The warnings over the previous 24 hours were specific. “Those at the Abbey gate, east gate or north gate now should leave immediately,” the US state department said, citing unspecified “security threats”. It advised people to approach only if “you receive individual instructions from a US government representative to do so”.

A Taliban official told Turkish TV the attack was an act of terrorism that should be condemned by the whole world and added the presence of foreign forces in the country was to blame.

“As soon as the airport situation is figured out and the foreign forces leave, we will not have such attacks any more. It is because of the presence of foreign forces that such attacks take place,” Abdul Qahar Balkhi, a member of the Taliban’s cultural commission, told Turkey’s Habertürk TV.

Several countries issued statements saying they were ending their involvement in the airlift on Thursday, including Canada, Germany, the Netherlands, Belgium and Hungary. All countries will pack up and leave before the US, whose forces currently control the airport; its military is expected to take two to three days to complete the final withdrawal.

France said its flights would end on Friday. The prime minister, Jean Castex, told the French broadcaster RTL: “From tomorrow evening onwards, we are not able to evacuate people from the Kabul airport.”

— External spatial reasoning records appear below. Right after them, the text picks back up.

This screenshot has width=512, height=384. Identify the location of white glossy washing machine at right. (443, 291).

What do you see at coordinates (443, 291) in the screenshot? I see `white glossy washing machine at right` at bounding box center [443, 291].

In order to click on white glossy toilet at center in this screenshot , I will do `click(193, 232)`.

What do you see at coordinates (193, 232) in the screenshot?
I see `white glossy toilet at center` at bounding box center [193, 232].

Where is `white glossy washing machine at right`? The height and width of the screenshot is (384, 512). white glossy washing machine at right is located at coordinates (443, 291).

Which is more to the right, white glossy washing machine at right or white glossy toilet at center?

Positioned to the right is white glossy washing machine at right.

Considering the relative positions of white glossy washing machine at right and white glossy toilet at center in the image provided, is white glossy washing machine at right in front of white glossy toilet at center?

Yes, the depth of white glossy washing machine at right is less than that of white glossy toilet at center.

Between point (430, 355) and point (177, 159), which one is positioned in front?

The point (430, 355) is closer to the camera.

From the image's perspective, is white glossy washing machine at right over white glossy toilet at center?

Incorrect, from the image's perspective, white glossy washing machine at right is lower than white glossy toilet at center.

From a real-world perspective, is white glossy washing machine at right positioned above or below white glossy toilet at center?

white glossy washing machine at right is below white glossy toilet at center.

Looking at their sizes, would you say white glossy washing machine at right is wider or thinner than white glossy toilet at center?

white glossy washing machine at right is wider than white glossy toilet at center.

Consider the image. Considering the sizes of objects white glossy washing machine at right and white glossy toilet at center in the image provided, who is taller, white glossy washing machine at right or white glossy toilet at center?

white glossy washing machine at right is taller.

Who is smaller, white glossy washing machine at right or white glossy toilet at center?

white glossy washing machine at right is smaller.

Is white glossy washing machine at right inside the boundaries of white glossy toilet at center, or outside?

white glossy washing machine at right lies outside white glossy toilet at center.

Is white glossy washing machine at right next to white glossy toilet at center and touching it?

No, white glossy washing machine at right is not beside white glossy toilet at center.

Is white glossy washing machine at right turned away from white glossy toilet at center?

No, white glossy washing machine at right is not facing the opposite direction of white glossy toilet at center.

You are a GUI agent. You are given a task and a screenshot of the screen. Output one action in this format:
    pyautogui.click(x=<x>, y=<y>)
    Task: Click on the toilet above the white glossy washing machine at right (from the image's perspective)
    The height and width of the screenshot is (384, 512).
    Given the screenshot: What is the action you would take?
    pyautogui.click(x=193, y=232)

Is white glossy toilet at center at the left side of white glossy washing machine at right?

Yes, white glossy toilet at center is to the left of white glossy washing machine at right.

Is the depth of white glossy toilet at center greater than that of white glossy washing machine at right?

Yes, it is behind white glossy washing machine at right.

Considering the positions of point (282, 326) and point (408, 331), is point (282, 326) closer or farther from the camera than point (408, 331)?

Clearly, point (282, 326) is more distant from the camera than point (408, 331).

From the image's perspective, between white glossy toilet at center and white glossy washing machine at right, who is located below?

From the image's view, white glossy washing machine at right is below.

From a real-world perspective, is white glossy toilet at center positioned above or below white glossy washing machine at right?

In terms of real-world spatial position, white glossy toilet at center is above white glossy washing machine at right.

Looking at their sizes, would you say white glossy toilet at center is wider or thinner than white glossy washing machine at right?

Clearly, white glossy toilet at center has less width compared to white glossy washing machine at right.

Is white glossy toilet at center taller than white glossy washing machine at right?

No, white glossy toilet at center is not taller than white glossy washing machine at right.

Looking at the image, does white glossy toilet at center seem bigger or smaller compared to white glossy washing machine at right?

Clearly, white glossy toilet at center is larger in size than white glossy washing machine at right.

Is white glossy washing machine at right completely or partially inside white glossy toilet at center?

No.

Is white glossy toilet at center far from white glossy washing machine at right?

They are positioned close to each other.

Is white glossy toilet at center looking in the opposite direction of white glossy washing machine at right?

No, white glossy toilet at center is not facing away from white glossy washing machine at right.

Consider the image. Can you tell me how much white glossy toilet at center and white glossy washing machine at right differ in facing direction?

Earlier the Guardian revealed that the UK defence secretary, Ben Wallace, had said some people were better off trying to escape via a land border to a neighbouring third country, and the Foreign Office changed its advice to urge people near Kabul airport to “move away to a safe location” due to the “ongoing and high threat of terrorist attack”.

However, crowds of people were still queueing at the airport in the hope of making it on to one of the last remaining evacuation flights by the UK and other Nato countries. According to estimates in the US media on Thursday, about 250,000 Afghans with links to the US were in danger of being left under Taliban rule.

“I will wait until the airport is closed,” said a man who identified himself only as Hamid, adding he was a manager in a state ministry until 11 days ago when the Taliban rolled into Kabul.

“They will give our jobs to their relatives. How will I support my family?” he said, accompanied by his wife, ageing father-in-law and two young children.